"It is a fine one, isn't it?" says Kit. "But give it to me now, Monica," taking the cake from her, "while you talk to Brian: when you are ready to come home, I can give it to him."

So saying, this inestimable child withdraws herself and Monica's offering to a safe distance, and pretends for the remainder of the interview an absorbing interest in some wild flowers growing near.

"I have only a moment to stay," says Monica, nervously. "I shall be missed; and now I have seen you safe and unhurt," with a very sweet smile, "I shall be able to sleep. But all day long I have been haunted by timid thoughts," she sighs.

"I doubt it was a sorry day for you, that first one when we met," says Desmond, remorsefully. "I have brought you only trouble. By and by you will regret you ever knew me."

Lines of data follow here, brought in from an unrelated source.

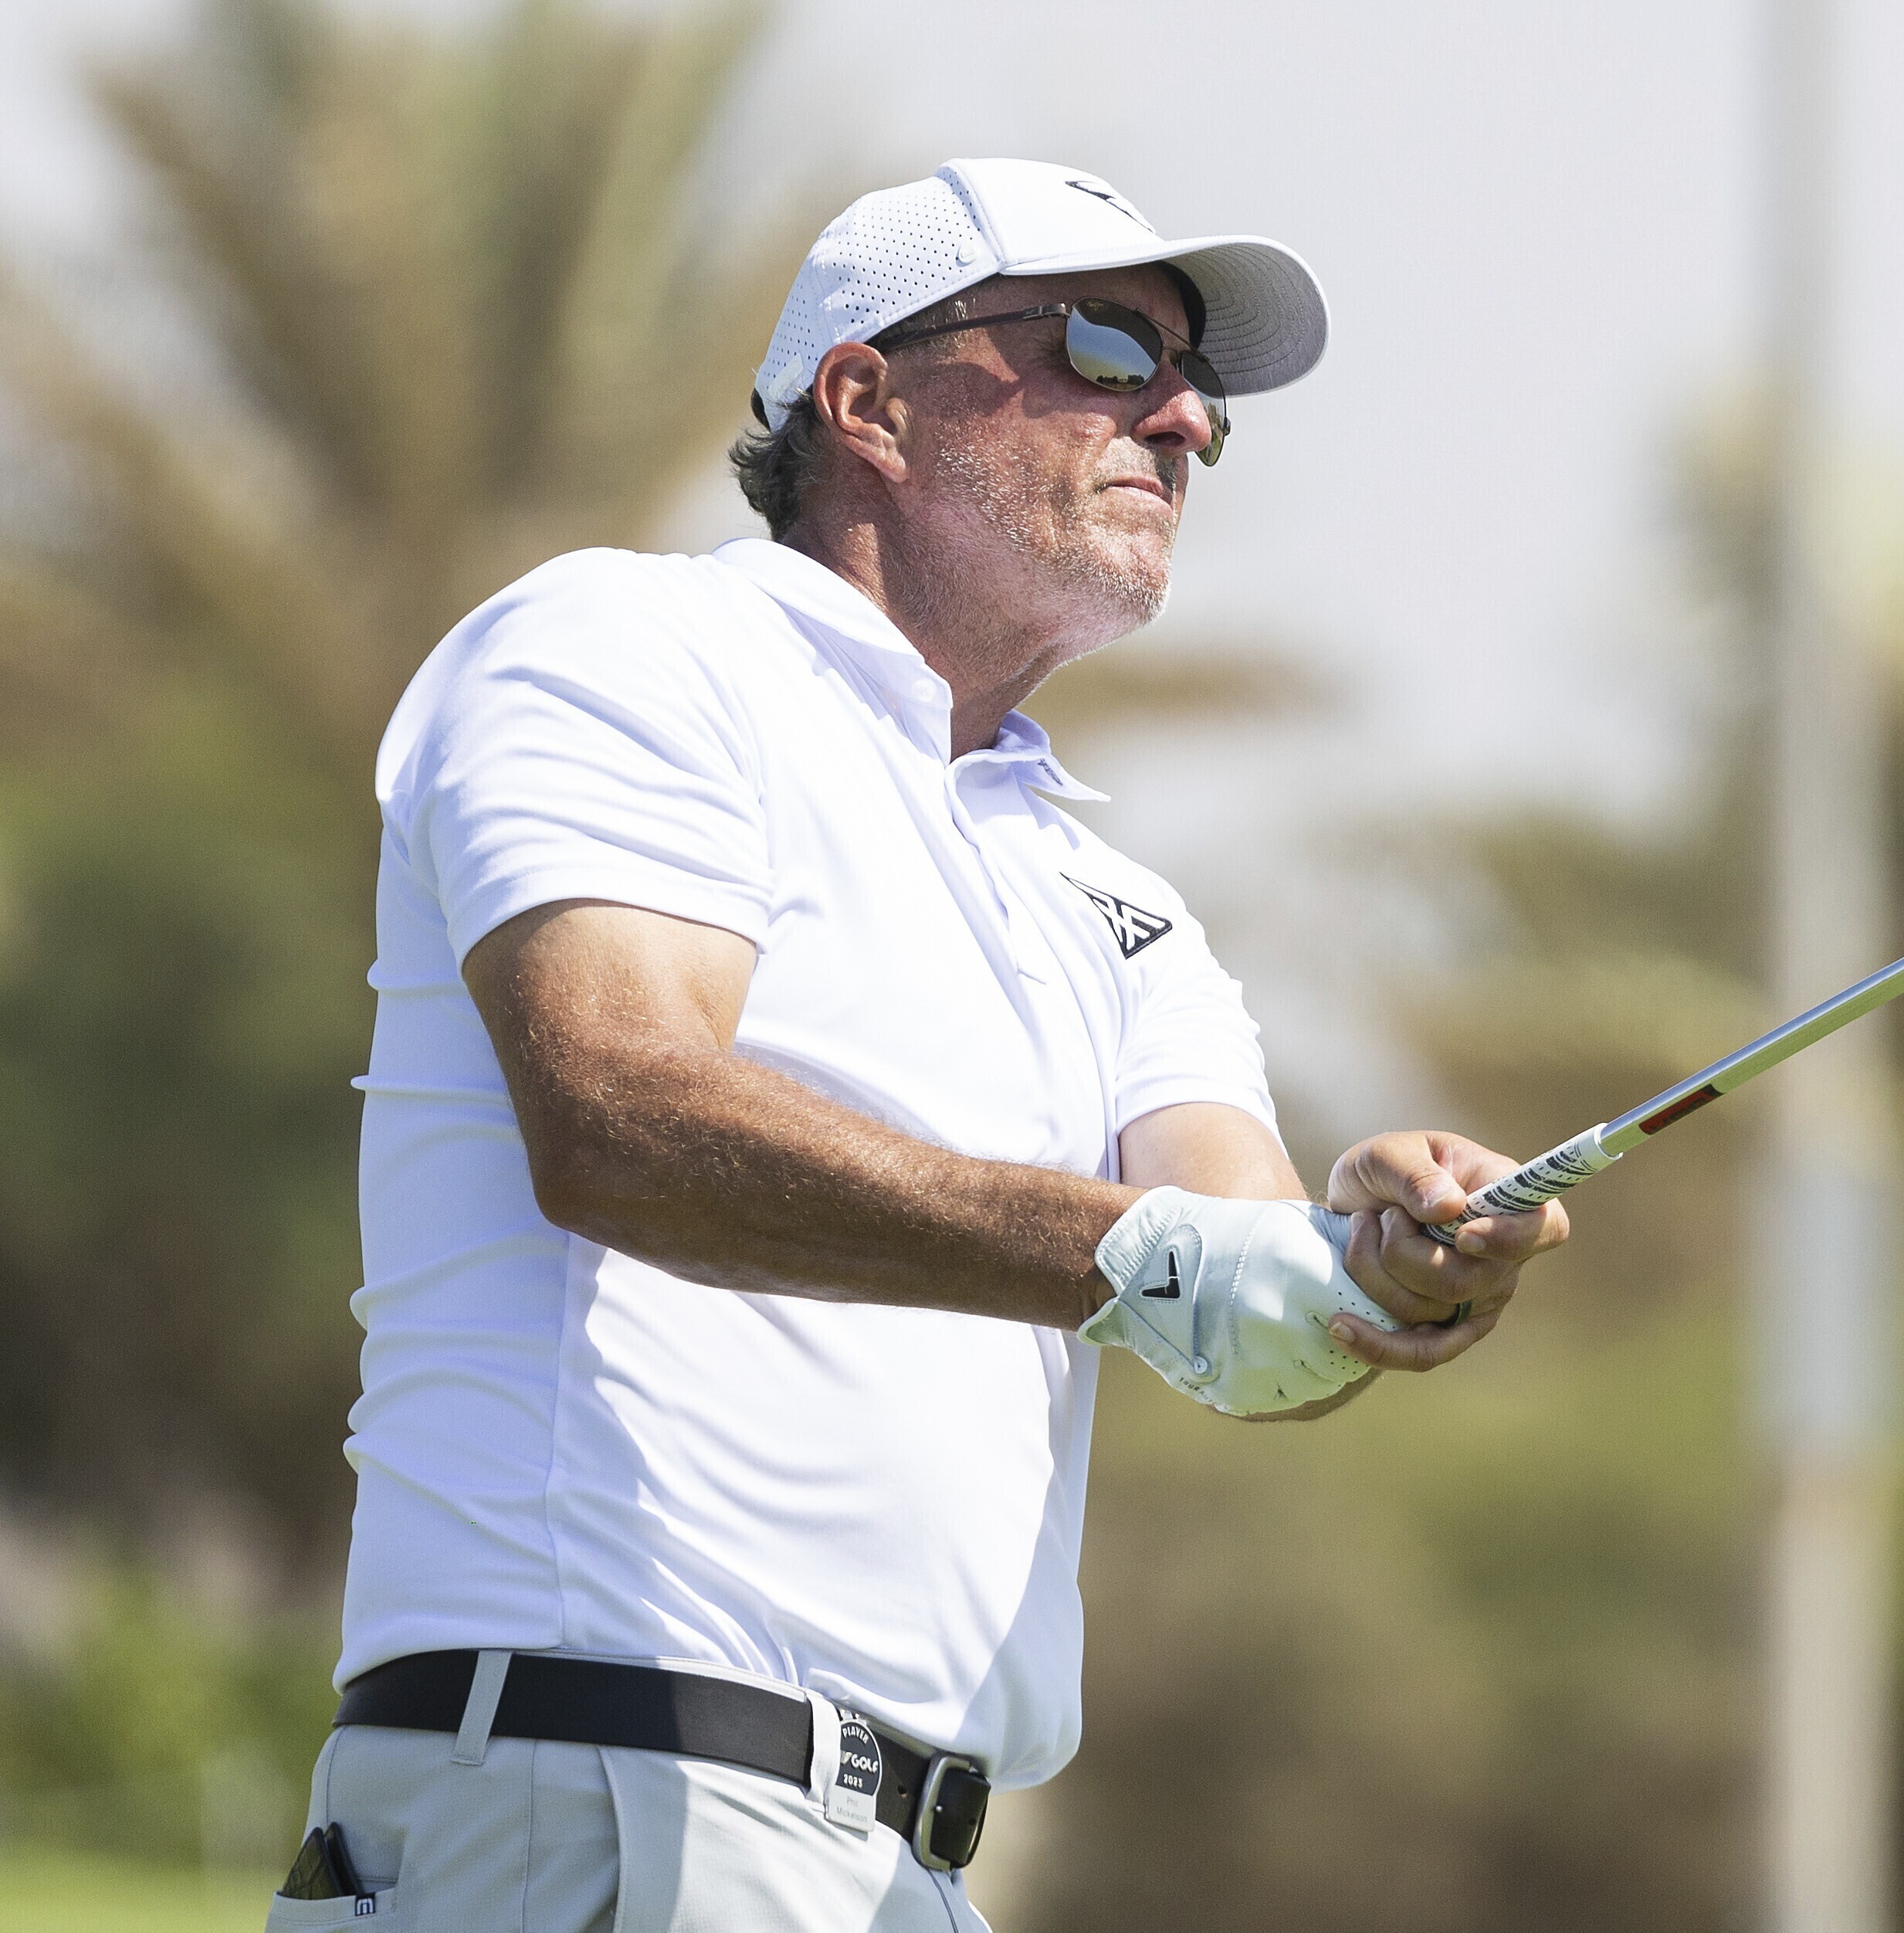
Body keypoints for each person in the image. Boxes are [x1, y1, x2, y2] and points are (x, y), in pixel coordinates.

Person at [266, 158, 1568, 1933]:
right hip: (608, 1793)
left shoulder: (1112, 898)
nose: (1180, 418)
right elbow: (618, 1115)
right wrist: (1147, 1252)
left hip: (907, 1872)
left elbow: (1245, 1308)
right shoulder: (632, 646)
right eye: (1107, 347)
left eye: (1198, 396)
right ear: (865, 397)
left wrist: (1371, 1261)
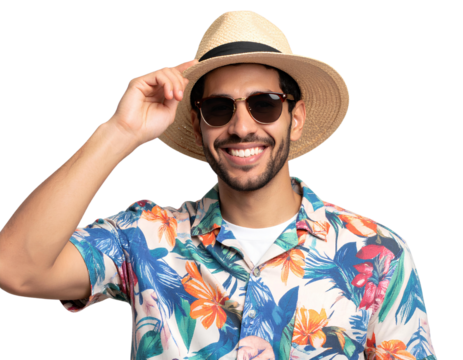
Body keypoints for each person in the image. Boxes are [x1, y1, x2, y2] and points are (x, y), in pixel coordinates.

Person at [0, 8, 436, 360]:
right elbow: (14, 269)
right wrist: (120, 132)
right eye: (219, 107)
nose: (242, 126)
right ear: (197, 122)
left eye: (264, 105)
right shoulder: (145, 237)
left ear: (295, 118)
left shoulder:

"Do not say that. I have no regrets,—none! Even if—if—we cannot be—" reddening vividly, "more to each other than we are now, I can still be happy in the thought that you love me and are near me, and that I can sometimes, in spite of every one—" with a recklessness that sits very funnily upon her—"see you."

"But we shall be more to each other, Monica," says the young man, earnestly. "We shall be all in all to each other. No human being has the right to separate two hearts for the sake of a mere whim."

"There are so many things. But now, indeed, I must go. Good-night."

"Good-night, my own. But I shall go with you as far as the boundary fence."

"No, no, indeed!"

"But indeed I shall!" and of course he has his own way, and parts from her and Kit there, and answers her parting injunction "to take care of himself for her sake"—this last very low—with a lingering lover's kiss, and watches the two slight figures with a beating heart, until they are out of sight.